Рис уже подбежал ко мне и, взяв меня на руки, понес к кушетке, располагавшейся тут же.
— У, садюга! — прошептала я, немного успокоившись и погрозив ученому кулаком.
— Я же предупреждал, — развел руками Виктор. — Хотя… Все вроде бы предусмотрели, сделали, как и было в прошлый раз.
— В прошлый раз я пела! А в этот — кричала! Вот и вся разница…
Мужчины замерли.
— Точно, — хлопнул себя по лбу Виктор, — она пела!
— Ты думаешь…
— Сейчас, — Виктор убежал, а через минуту вернулся со стареньким, еще кассетным магнитофоном. — Вот! Надо записать ее песню!
— Ты бы еще патефон приволок, — я все еще была обижена на ученого. — Какой музей ограбил?
— Но у меня под руками нет больше ничего… — Виктор смущенно оправдывался, будто его застукали за писанием на стенку.
— Ладно, давай настраивай. Я буду петь!
Я сползла с коленок Риса, прошлась по комнате, распеваясь, как великие оперные певцы перед выходом на сцену. Рис засмеялся, но под моим суровым взглядом зажал рот рукой и, сделав невинные глаза, замолчал.
— А мне петь ту же, что и в прошлый раз?
Виктор кивнул, вставил кассету в магнитофон и махнул рукой. Я начала петь:
Виктор записал всю песню, потом проверил и поставил на самое начало.
— Все готово! Ну что, Вета! Рискнешь еще раз?
Я, стиснув зубы, кивнула и направилась к адскому ложу.
— Ты уверена? — Рис остановил меня. — Ты ведь не обязана…
— Я просто хочу знать, получится или нет. Если остановлюсь сейчас, потом не прощу себе. А вдруг я где‑то около разгадки…

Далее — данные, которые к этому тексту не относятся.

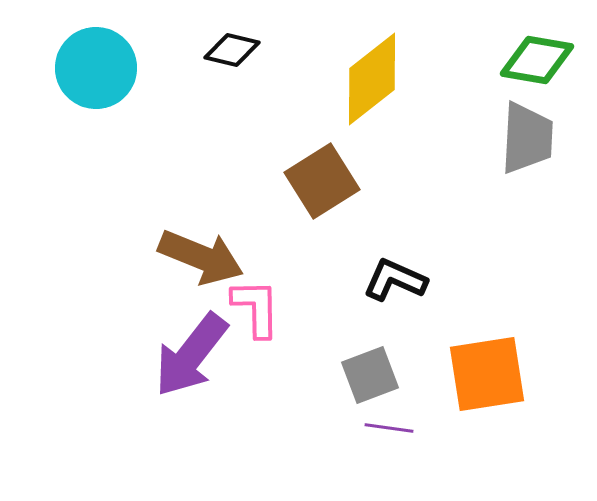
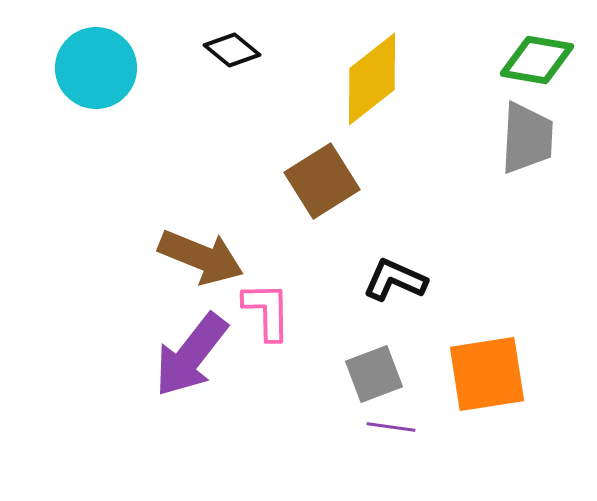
black diamond: rotated 26 degrees clockwise
pink L-shape: moved 11 px right, 3 px down
gray square: moved 4 px right, 1 px up
purple line: moved 2 px right, 1 px up
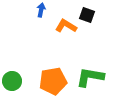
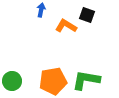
green L-shape: moved 4 px left, 3 px down
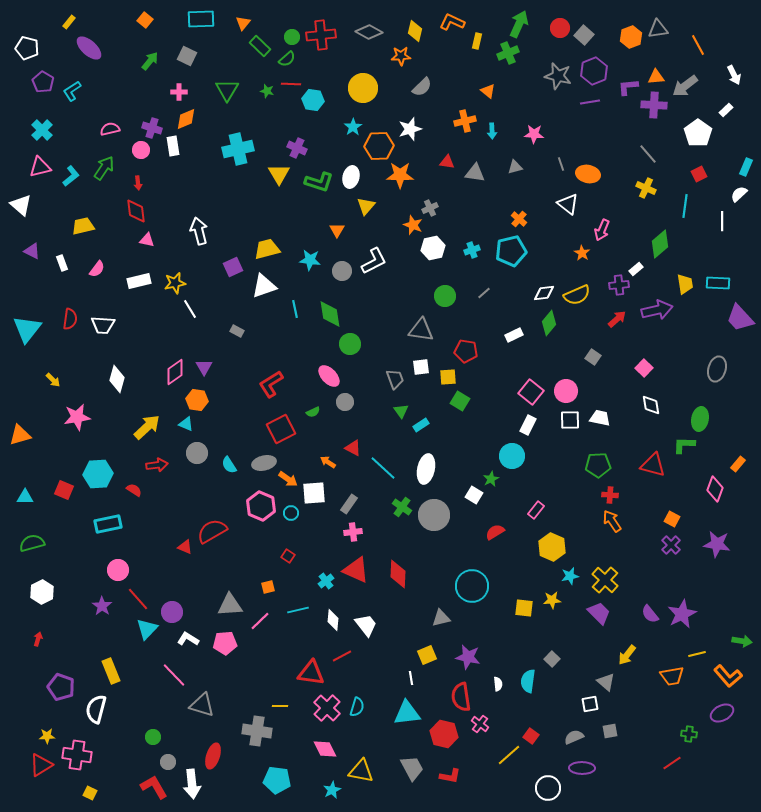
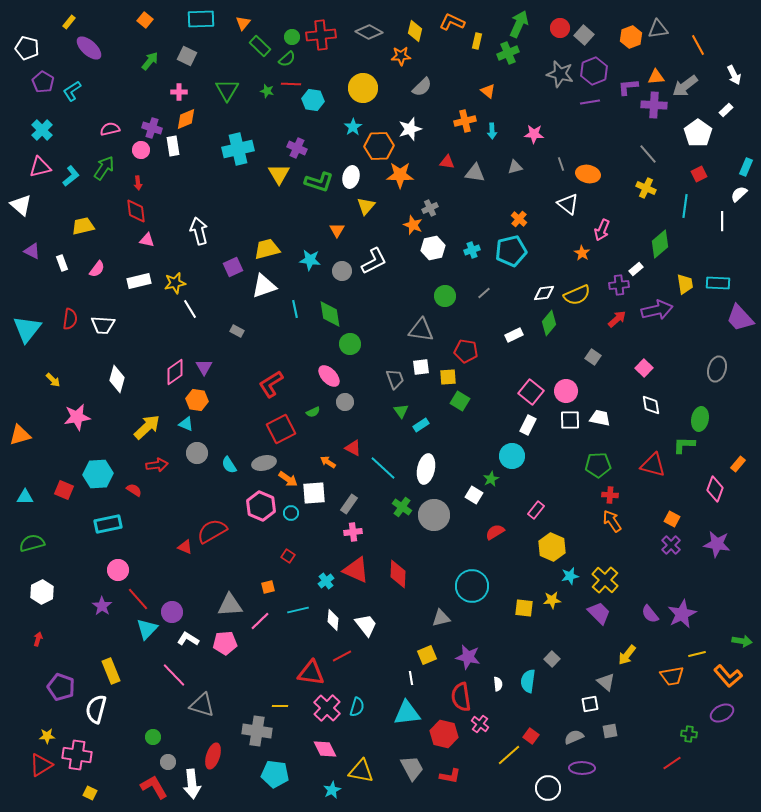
gray star at (558, 76): moved 2 px right, 2 px up
cyan pentagon at (277, 780): moved 2 px left, 6 px up
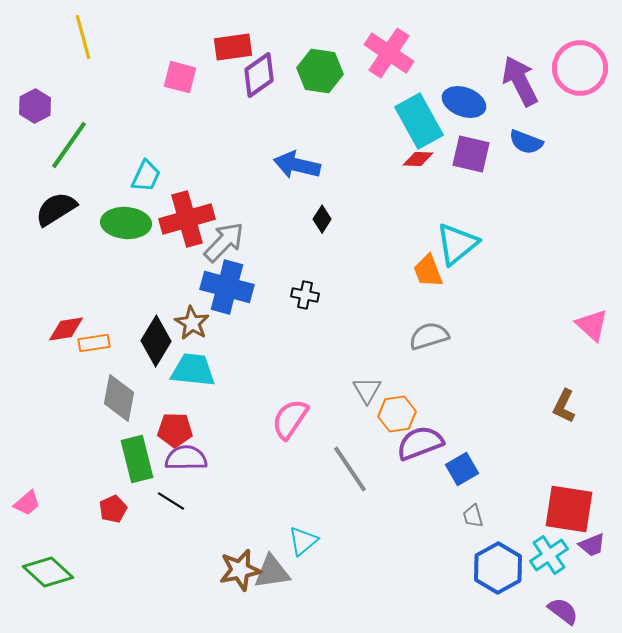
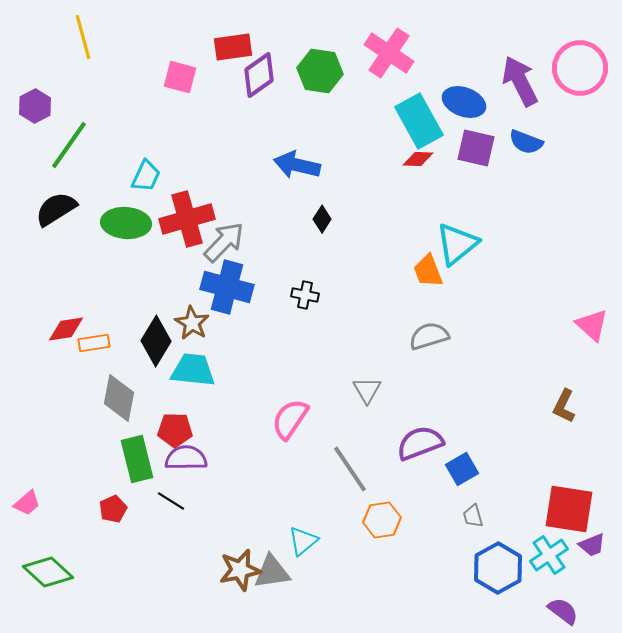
purple square at (471, 154): moved 5 px right, 6 px up
orange hexagon at (397, 414): moved 15 px left, 106 px down
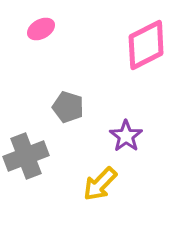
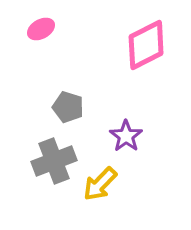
gray cross: moved 28 px right, 5 px down
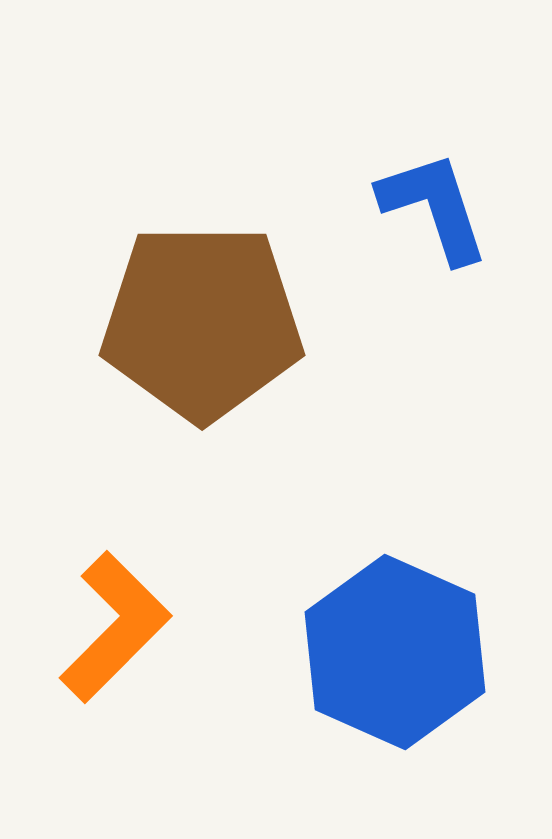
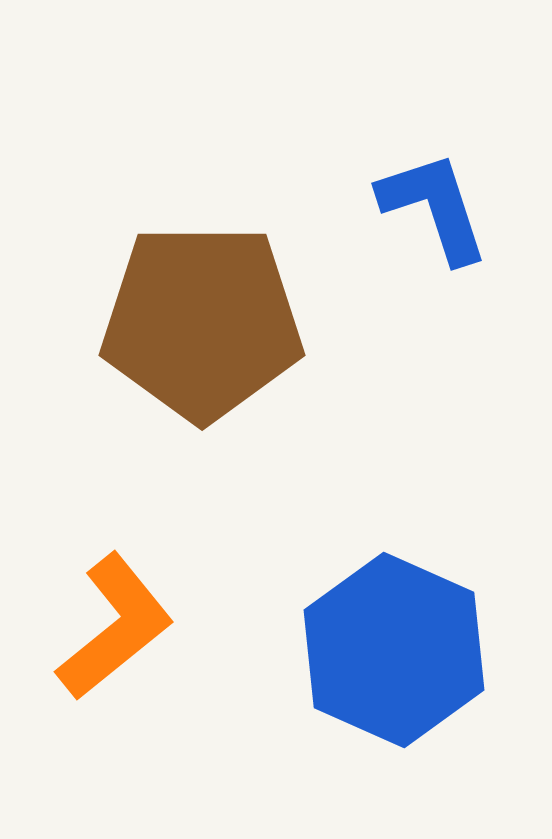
orange L-shape: rotated 6 degrees clockwise
blue hexagon: moved 1 px left, 2 px up
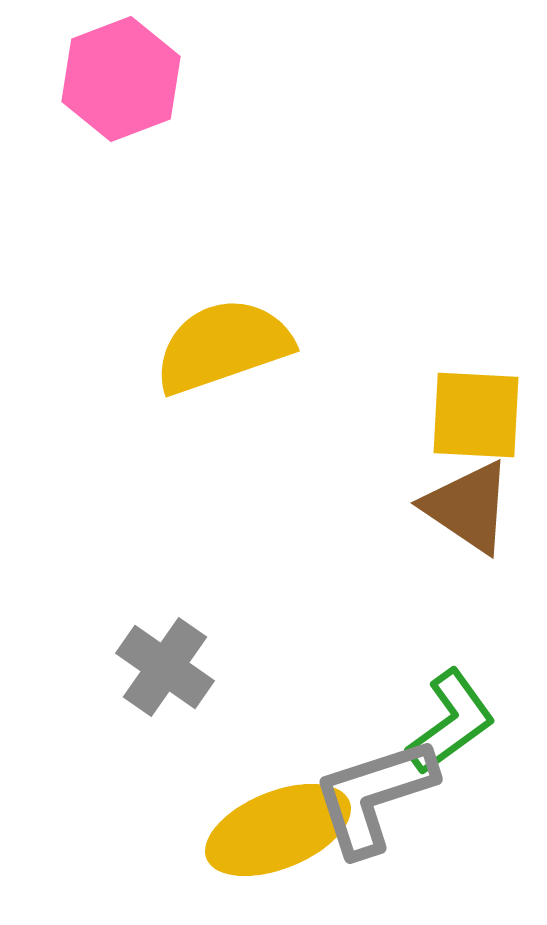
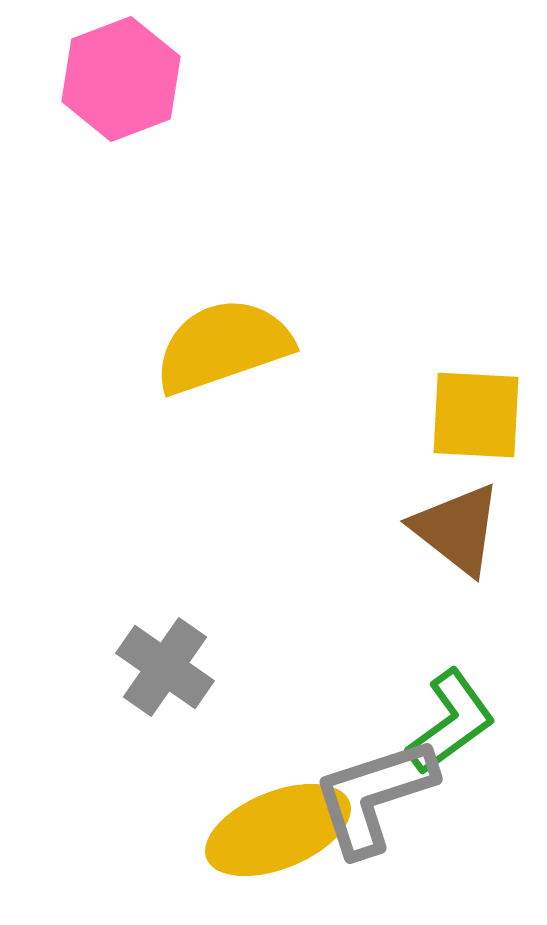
brown triangle: moved 11 px left, 22 px down; rotated 4 degrees clockwise
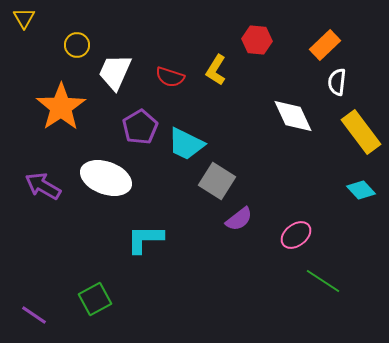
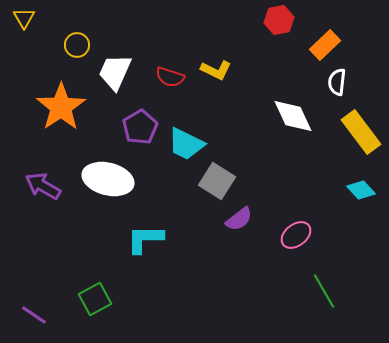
red hexagon: moved 22 px right, 20 px up; rotated 16 degrees counterclockwise
yellow L-shape: rotated 96 degrees counterclockwise
white ellipse: moved 2 px right, 1 px down; rotated 6 degrees counterclockwise
green line: moved 1 px right, 10 px down; rotated 27 degrees clockwise
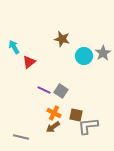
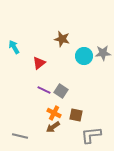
gray star: rotated 28 degrees clockwise
red triangle: moved 10 px right, 1 px down
gray L-shape: moved 3 px right, 9 px down
gray line: moved 1 px left, 1 px up
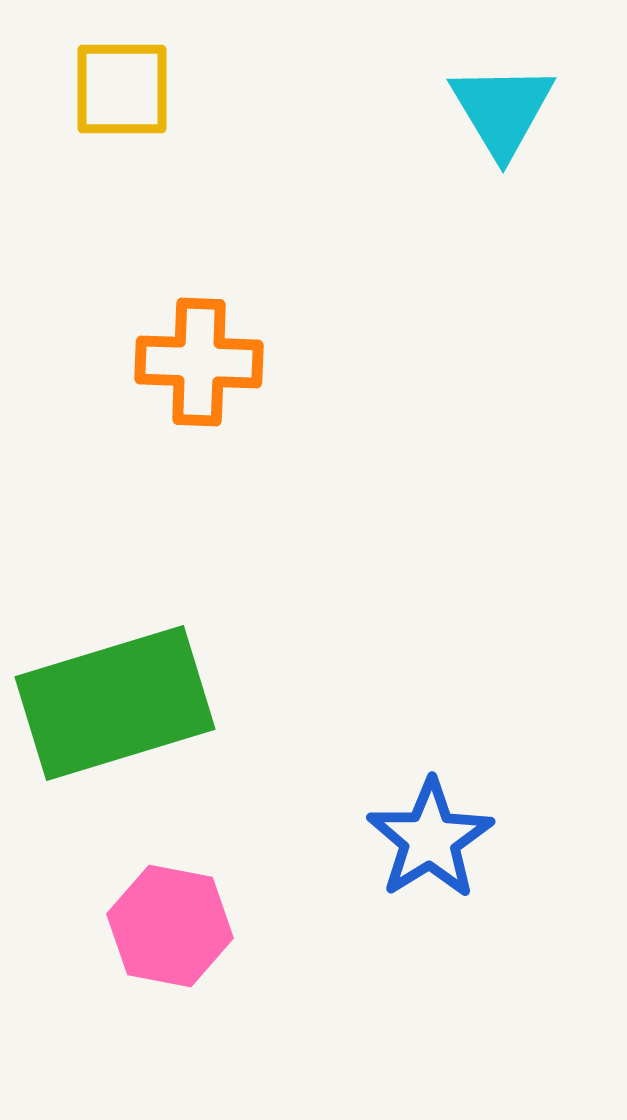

Машина вновь заурчала, но прежде, чем мое ложе двинулось внутрь аппарата, этот звук был перекрыт моим же голосом. Я закрыла глаза и сосредоточилась на нем, отметив, что для такого старья, как этот магнитофон, запись получилась нормальная. Правда, постороннее шипение присутствует, но это, как говорится, издержки производства. Виски вновь стало покалывать, но в какой‑то момент неприятные ощущения исчезли, появилась легкость, все мое существо окутала теплая волна радости и покоя. От неожиданности я даже чуть не подскочила, но удержалась в последний момент. Распахнув глаза, я стала смотреть как вдруг расплылось все окружающее меня пространство, соткавшись вновь в интерьер моей комнаты в Тиан — Ирре и склонившееся надо мною лицо Астелиата.
— Вета! — закричал он, упал на колени и схватил мою руку.
Я попробовала пошевелить ею и мне это удалось. Медленно словно сквозь кисель подняла ее и провела по волосам Астелиата. Это было так… чудесно… Но комната вдруг снова стала размываться. Я испугалась, и это отразилось в моих глазах. Астелиат крепче сжал руку и стал покрывать ее поцелуями.
— Я люблю тебя! — успел он выкрикнуть, прежде чем моя тушка вновь оказалась в лаборатории. Вместо Астелиата передо мной появилось бледное лицо Риса. Музыка уже стихла, как и звуки работающей машины. У стола без малейших проблесков сознания лежал Виктор.
— Вета! Девочка моя! Это невозможно! — шептал Рис, ощупывая мою голову, руки и ноги. — Ты абсолютно цела?
Я кивнула.
— Ты все помнишь? Как меня звать?
— Рис… А вон то тело — Виктор. Он хоть жив?
Только теперь Рис подошел к парню, потрогал артерию на шее и утвердительно кивнул.
— Что здесь произошло? — мне было очень любопытно, как же мое перемещение смотрелось со стороны.
— Да так… — Рис замялся, и мне почему‑то показалось, что он тянет время, пытаясь быстро сориентироваться, что стоит мне говорить, а что — нет. — Ты исчезала на минуту примерно…
Глава 8
Рис даже не представлял, чем может грозить эксперимент. Он вообще был уверен, что ничего не произойдет. Хотя данные исследования Веты и были, мягко говоря, странными, поверить до конца в ее историю он не мог, потому, что прекрасно помнил, все, что было до Веты и что не изменилось с ее появлением. Вера в сказку, которую рассказала девушка, означала бы полное признание того факта, что мир, в котором он живет, создан ее воображением.